Cable TV’s decision to pull plug on pay-TV operations a wake-up call for Hong Kong broadcasters, analysts say
- Operator will have to create own niche in free-to-air market, competing against TVB and Viu TV, which has cashed in on boy band Mirror’s star power
- Experts point to potential in Greater Bay Area, but Bruce Lui, senior lecturer in journalism at Baptist University, says move ‘very difficult’ financially

Hong Kong Cable Television’s decision to pull the plug on its pay-TV services casts a shadow over the sector’s future and reminds industry players their survival is at stake if they fail to churn out unique local productions that can appeal to a wider audience, analysts have said.

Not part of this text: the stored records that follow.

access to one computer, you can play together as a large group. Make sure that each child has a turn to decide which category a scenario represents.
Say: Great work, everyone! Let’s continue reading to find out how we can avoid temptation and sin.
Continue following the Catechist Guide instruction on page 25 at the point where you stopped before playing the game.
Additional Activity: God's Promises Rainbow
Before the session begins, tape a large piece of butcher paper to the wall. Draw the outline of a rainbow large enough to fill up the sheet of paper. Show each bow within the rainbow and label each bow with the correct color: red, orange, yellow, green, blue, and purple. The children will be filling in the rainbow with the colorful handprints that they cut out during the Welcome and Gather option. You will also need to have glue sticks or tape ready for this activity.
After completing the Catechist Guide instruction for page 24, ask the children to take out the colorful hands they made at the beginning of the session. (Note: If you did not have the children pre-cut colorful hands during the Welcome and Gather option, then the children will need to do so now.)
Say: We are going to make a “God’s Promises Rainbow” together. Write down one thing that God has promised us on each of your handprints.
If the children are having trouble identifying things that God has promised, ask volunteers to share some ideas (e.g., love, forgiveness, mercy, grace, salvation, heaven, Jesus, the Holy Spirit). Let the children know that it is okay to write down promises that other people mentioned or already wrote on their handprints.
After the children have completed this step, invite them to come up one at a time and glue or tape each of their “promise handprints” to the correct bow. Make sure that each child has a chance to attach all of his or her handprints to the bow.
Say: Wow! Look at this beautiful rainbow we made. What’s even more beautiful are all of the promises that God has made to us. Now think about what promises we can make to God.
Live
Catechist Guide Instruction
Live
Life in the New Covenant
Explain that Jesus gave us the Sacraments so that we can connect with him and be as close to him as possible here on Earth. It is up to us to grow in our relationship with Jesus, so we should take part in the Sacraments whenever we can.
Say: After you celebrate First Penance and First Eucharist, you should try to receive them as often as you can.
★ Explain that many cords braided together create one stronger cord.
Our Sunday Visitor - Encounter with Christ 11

The operator, known as Cable TV, surrendered its licence to the government six years ahead of schedule amid mounting financial losses and said it planned to focus on the development of free-to-air services. The move leaves the city with only one pay-TV station: Now TV.
The company will compete in the free-to-air market with Television Broadcasts (TVB) and ViuTV, owned by billionaire Richard Li Tzar-kai, the son of tycoon Li Ka-shing and also owner of Now TV.
“The group will continue to strengthen free TV content offered to audiences, and aim to seek suitable opportunities for international cooperation, as well as commencing production of a new television series,” it said on Tuesday.
Several analysts said the sudden move reflected the inevitable downfall of the local paid-TV market amid a rising number of younger people shifting to global streaming services such as Netflix and Disney, as well as other online media channels.
They warned that Cable TV would have to create its own niche in the free-to-air market, while competing against loss-making TVB and the budding ViuTV which has cashed in on the star power of local boy band Mirror.